▶ [Aim of the exercise]:
Retype, word for word, every line of the records below starting at the one that contains "Table 3. Ranking" and ending at the one that contains "Table 1. Performance"; include both of those lines and nothing more.

────

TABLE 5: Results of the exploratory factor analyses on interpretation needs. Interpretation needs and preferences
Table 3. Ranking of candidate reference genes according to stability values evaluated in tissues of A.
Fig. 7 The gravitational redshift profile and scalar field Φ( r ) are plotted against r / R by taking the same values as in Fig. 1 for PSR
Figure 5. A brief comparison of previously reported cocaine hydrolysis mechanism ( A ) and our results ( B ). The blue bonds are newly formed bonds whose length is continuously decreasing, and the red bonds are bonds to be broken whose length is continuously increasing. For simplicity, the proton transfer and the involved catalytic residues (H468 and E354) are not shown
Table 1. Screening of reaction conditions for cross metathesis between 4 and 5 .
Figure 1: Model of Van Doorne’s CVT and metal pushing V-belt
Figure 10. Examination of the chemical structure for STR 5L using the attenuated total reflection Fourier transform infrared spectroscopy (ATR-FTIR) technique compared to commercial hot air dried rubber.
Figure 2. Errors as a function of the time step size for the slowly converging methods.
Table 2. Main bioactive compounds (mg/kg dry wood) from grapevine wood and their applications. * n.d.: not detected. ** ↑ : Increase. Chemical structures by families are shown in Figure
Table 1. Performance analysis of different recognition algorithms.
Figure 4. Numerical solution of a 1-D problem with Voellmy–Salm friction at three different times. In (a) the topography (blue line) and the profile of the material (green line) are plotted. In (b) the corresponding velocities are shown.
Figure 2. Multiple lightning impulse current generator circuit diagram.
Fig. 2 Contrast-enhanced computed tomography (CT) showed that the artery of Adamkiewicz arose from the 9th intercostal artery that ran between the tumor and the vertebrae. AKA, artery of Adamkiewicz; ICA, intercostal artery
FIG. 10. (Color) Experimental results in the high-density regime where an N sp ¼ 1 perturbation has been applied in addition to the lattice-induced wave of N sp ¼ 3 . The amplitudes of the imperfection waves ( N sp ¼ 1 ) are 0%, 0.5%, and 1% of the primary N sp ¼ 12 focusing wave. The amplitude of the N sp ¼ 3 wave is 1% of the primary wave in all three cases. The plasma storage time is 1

────

▶ [Answer area]:
Table 3. Ranking of candidate reference genes according to stability values evaluated in tissues of A.
Fig. 7 The gravitational redshift profile and scalar field Φ( r ) are plotted against r / R by taking the same values as in Fig. 1 for PSR
Figure 5. A brief comparison of previously reported cocaine hydrolysis mechanism ( A ) and our results ( B ). The blue bonds are newly formed bonds whose length is continuously decreasing, and the red bonds are bonds to be broken whose length is continuously increasing. For simplicity, the proton transfer and the involved catalytic residues (H468 and E354) are not shown
Table 1. Screening of reaction conditions for cross metathesis between 4 and 5 .
Figure 1: Model of Van Doorne’s CVT and metal pushing V-belt
Figure 10. Examination of the chemical structure for STR 5L using the attenuated total reflection Fourier transform infrared spectroscopy (ATR-FTIR) technique compared to commercial hot air dried rubber.
Figure 2. Errors as a function of the time step size for the slowly converging methods.
Table 2. Main bioactive compounds (mg/kg dry wood) from grapevine wood and their applications. * n.d.: not detected. ** ↑ : Increase. Chemical structures by families are shown in Figure
Table 1. Performance analysis of different recognition algorithms.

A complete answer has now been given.